In histocyte, there are often different granules that are important symbols of classification. This includes neurosecretory granule of 80-600 nm with an electron-densed core, highly electron-densed zymogen granule of 1-2 μm, large and light mucus granules and endocrine secretory granules. Although some endocrine secretory granules in endocrine cells had definite characteristics and are somewhat significant to evaluate the type of such endocrine cells, it was difficult to differentiate the features of endocrine simply according to endocrine cells and their secretory granules[24-28].

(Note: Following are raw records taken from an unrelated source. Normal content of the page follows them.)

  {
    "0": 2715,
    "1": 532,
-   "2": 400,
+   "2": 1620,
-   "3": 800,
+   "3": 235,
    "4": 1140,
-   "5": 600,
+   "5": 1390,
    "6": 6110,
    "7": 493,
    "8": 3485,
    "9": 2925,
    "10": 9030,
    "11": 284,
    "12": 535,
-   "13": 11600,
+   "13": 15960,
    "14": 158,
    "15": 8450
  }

Colloidal gold immunoelectron microscopic technique is the advanced method for microcosmic morphology. The colloidal gold probe is of high specification, high resolution, accurate localization and accurate quantity. The significance of colloidal gold immunoelectron microscopy is similar to common immunohistochemistry in testing specific antigens expressed in target cells. But it could not be more useful for immunoelectron microscopy to study the localization or the quantitative analysis of antigens at the ultrastructural level. There are many intervening factors in immunoelectron microscopy, the most important one is to protect the activity of antigen. In this aspect, improvement has been made in manipulating the integrating of samples, the fixative and embedding medium, the time of fixation, the temperature of aggregation, the purity and diluting ratio of antibody and colloidal gold, as well as the time of incubation[29-32].

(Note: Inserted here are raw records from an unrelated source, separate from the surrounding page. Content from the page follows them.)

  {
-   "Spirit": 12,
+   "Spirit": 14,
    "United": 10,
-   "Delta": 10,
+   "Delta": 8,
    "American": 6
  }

On the whole, the result was satisfactory. The ultrastructure of G cells and D cells was well protected. The ultrastructures of secretory granules of both gastrin and somatostatin were definitely localized. The secretory granules of gastrin in cytoplasms of G cells were also found in the nuclei of G cells. The secretory granules of somatostatin in cytoplasms of D cells were also found in the nuclei of D cells. Therefore, the conclusion is thus made that there are secretory granules of gastrin or somatostatin in nuclei of G cells or D cells. After they are gradually matured, the secretory granules penetrate the nuclear pores into cytoplasms. At last, gastrin or somatostatin is secreted through the basement membrane into intercellular substances, playing their physiological roles. The lobe-like or island-like congeries of colloidal gold observed in G cells and D cells are in coincidence with the existing patterns of the secretory granules of gastrin or somatostatin. In our opinion, the size of secretory granules in congeries of colloidal gold could be subjected to quantitative analysis, though the quantitative scale of each piece of colloidal gold to bind gastrin or somatostatin has not been exactly decided. In this sense, the specific significance of colloidal gold number in congeries of G cells or D cells remains to be precisely interpreted.